Durante muchos años tuvo el corazón dividido entre Dios y las criaturas, compaginando las exigencias de la vida religiosa con otras más o menos mundanas. Hasta que un día Dios le cambió su corazón, viendo una imagen de un Cristo muy llagado. Desde entonces, Teresa no tiene otra ilusión ni otro norte de vida que hacerse “Teresa de Jesús” y proponer a quien quiera seguirla hacerse también “de Jesús”, entregarse del todo a Jesús. A esto dedicará todas sus energías, dentro del convento de san José y en los caminos de Castilla y Andalucía, que ella recorre para ir fundando uno tras otro muchos “palomarcicos”.

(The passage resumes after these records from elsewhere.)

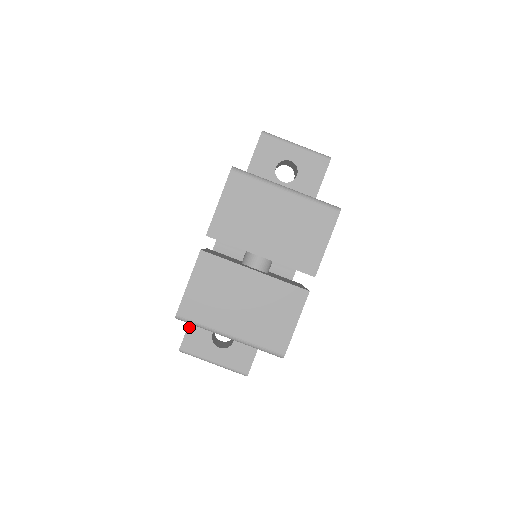
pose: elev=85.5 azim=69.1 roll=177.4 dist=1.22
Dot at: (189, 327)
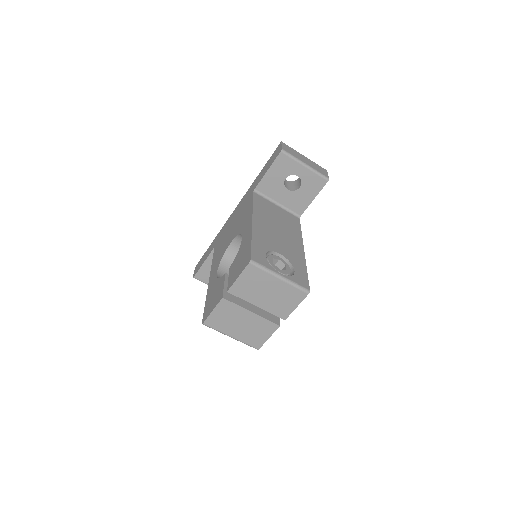
Dot at: (202, 266)
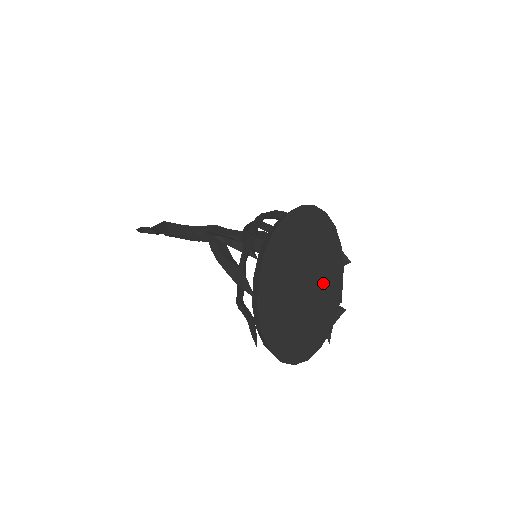
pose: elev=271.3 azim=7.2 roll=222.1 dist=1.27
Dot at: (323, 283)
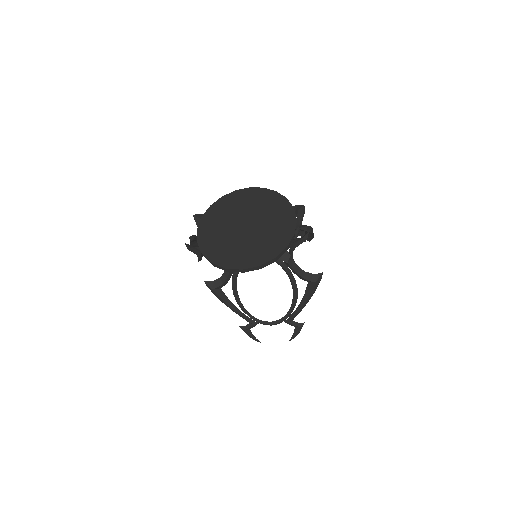
Dot at: (269, 220)
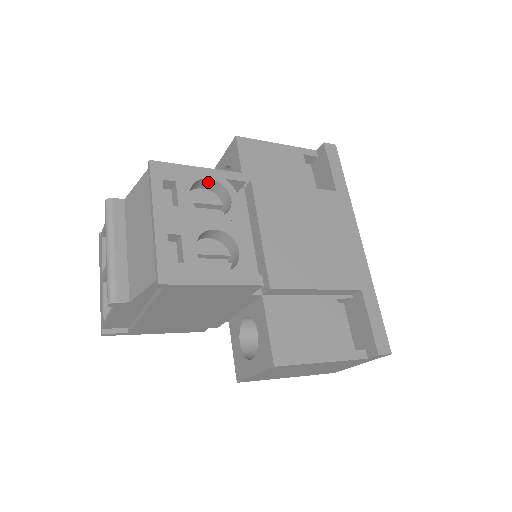
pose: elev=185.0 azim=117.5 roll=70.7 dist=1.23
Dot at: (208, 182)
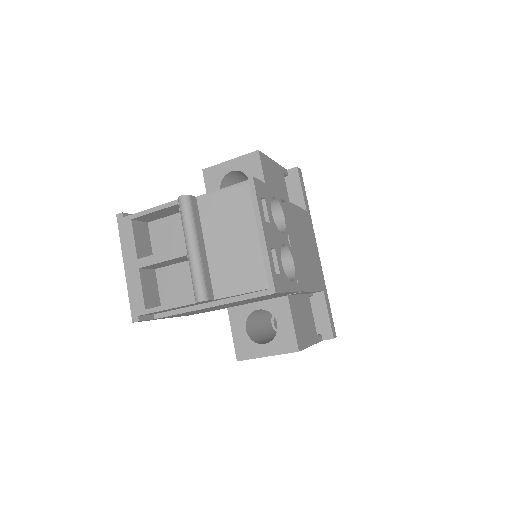
Dot at: occluded
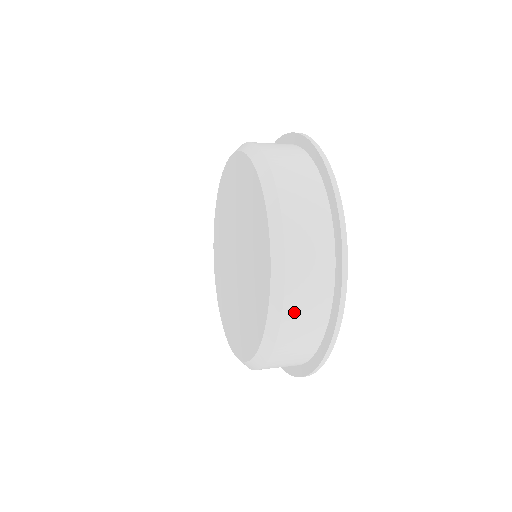
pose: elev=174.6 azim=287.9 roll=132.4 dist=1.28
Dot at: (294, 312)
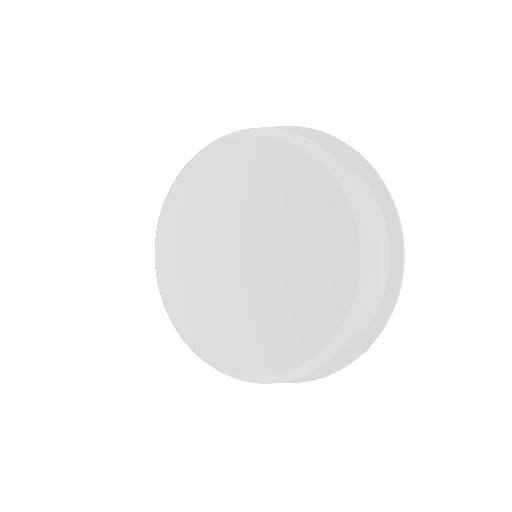
Dot at: (376, 284)
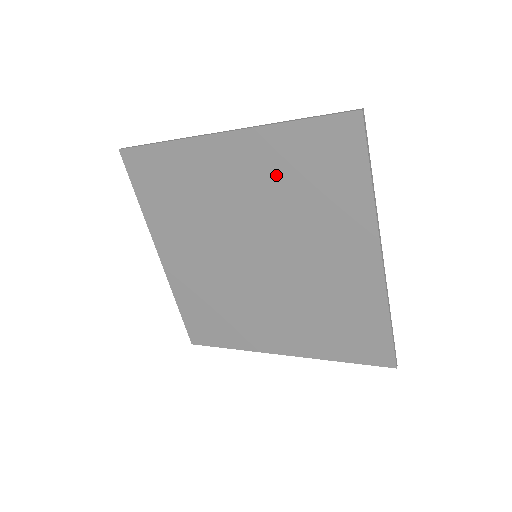
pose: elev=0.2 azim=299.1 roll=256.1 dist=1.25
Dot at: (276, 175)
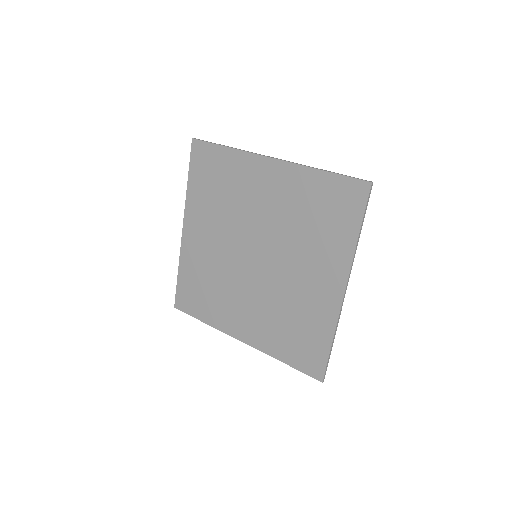
Dot at: (296, 203)
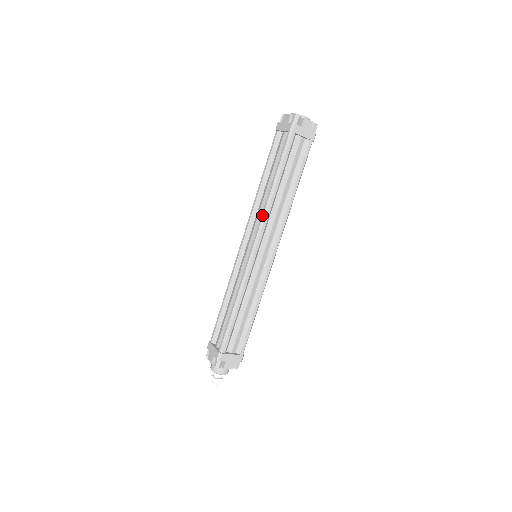
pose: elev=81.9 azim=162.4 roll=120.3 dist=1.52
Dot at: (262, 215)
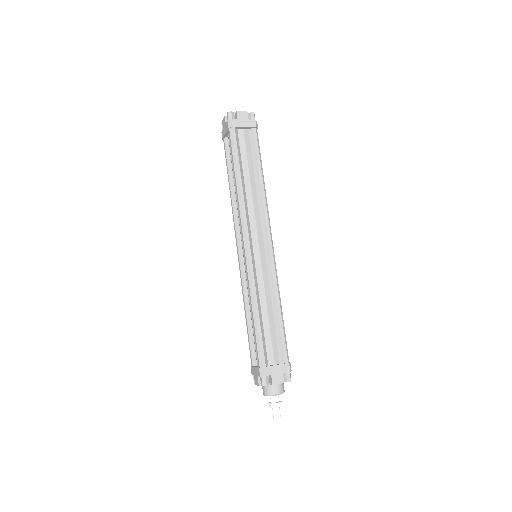
Dot at: (239, 211)
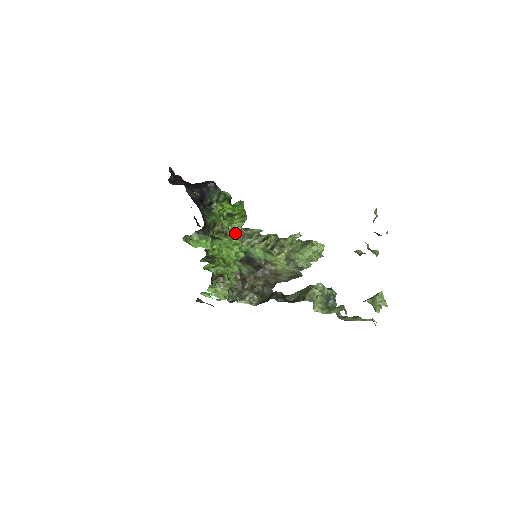
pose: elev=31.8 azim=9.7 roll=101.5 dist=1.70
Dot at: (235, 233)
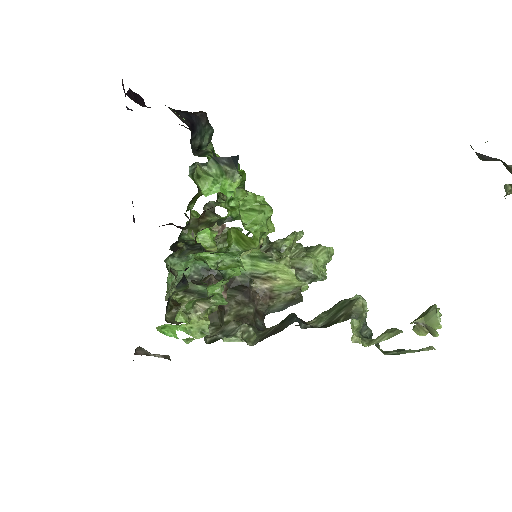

Para llevar a cabo el proyecto de reforma del Carmelo, Dios le metió por caminos de oración. Primero, le hizo sacar agua del pozo a fuerza de esfuerzo, pero más tarde anegándola en el mar transformante de su intimidad divina, hasta realizar con ella los desposorios más íntimos que podría haberse imaginado.
Fue en ese trato cada vez más íntimo con Dios donde ella gustó y saboreó la necesidad absoluta de estar a solas muchas veces con Dios, “tratando de amistad con quien sabemos que nos ama”. Esta intimidad que no sólo la buscaba y encontraba en los largos e intensos ratos de oración en la capilla, sino también “entre los pucheros” de la vida de cada día. Basta asomarse a cualquiera de sus fundaciones para advertir que ella mantenía un diálogo amoroso con su Jesús en todas las peripecias que iba encontrando y resolviendo.
La contemplación e imitación de la Santísima Humanidad de Cristo fue la falsilla sobre la que escribió su vida de entrega total. Esa amistad con Jesús le lleva hasta la más alta mística y le hará testigo de un modo de vivir nuevo, en el que no sólo hay relación, imitación y seguimiento sino compenetración de dos vidas. Sus famosos versos: “Para vos nací, ¿qué queréis hacer de mí?” son una buena muestra de ese vivir nuevo, de ese “vivir sin vivir en mí”.
Muchos de nosotros hemos sido testigos del concilio Vaticano II y todos vivimos en el momento en que hay que llevar a la práctica sus enseñanzas. A nosotros, como a Teresa, Dios nos pide que nos comprometamos en las grandes e inaplazables reformas que necesita la Iglesia. Y, a través de la vida y escritos de Teresa, nos marca el itinerario que hemos de recorrer y los instrumentos que hemos de emplear si queremos alcanzar la meta que ella alcanzó.
El camino y los instrumentos teresianos son la oración contemplativa y la acción que de ella brota. Es decir, la santidad de vida. Ese fue el primer objetivo que se marcó el Vaticano II: la renovación interna de la Iglesia, mediante el seguimiento del camino evangélico. La experiencia de varios lustros nos confirma que si no nos metemos por caminos de oración contemplativa y acción consecuente, las reformas se quedan en mera utopía y en un sueño de primavera. Tengamos esta certeza: llevarán a cabo la reforma actual de la Iglesia los santos, no los estrategas de la pastoral. Es preciso contemplar e imitar a Jesucristo; querer lo que él quiere y no querer lo que él no quiere. Brevemente: vivir su misma vida.
Terminemos el V Centenario teresiano dando gracias a Dios por tantos beneficios que nos ha dispensado a lo largo de estos meses. Y pidiéndole que nos conceda a nosotros y a toda la Iglesia la gracia de entender que sin santidad de vida no habrá verdaderas reformas en la Iglesia y sin oración intensa tampoco habrá verdadera santidad.